* [Exercise objective]
Write out the records word for word, starting at the very beginning and ending at the line that contains "nombreuses années.", with both of those lines included.

[Stored items from a collection]
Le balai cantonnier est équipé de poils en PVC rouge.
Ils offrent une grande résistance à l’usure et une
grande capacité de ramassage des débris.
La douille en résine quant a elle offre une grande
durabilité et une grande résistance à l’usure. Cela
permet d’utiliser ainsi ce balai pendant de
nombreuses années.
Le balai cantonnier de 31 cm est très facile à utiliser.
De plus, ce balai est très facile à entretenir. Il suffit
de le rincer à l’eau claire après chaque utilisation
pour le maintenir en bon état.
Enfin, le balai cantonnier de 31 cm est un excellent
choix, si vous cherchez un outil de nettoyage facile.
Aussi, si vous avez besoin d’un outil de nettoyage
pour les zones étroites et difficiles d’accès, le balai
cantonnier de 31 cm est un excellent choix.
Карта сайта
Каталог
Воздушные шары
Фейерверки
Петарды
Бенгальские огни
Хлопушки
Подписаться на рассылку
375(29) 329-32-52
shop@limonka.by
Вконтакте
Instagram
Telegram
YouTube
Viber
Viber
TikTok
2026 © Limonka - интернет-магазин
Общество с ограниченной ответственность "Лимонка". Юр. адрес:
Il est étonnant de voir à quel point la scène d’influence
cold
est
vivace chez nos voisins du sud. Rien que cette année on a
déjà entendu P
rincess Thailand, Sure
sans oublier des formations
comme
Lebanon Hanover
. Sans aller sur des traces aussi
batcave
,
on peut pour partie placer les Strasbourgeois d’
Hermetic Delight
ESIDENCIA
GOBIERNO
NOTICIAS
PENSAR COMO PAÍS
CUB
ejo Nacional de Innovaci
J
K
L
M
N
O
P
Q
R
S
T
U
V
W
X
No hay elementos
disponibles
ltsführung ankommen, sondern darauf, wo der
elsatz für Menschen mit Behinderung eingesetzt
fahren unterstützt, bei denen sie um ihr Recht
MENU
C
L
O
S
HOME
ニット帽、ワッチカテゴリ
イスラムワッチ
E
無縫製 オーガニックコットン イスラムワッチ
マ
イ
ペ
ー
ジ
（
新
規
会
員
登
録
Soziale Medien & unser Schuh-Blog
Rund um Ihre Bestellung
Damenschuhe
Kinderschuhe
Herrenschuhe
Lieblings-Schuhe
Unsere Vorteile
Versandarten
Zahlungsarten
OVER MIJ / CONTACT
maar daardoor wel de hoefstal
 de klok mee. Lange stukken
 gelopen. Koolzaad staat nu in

* [Answer to this problem]
Le balai cantonnier est équipé de poils en PVC rouge.
Ils offrent une grande résistance à l’usure et une
grande capacité de ramassage des débris.
La douille en résine quant a elle offre une grande
durabilité et une grande résistance à l’usure. Cela
permet d’utiliser ainsi ce balai pendant de
nombreuses années.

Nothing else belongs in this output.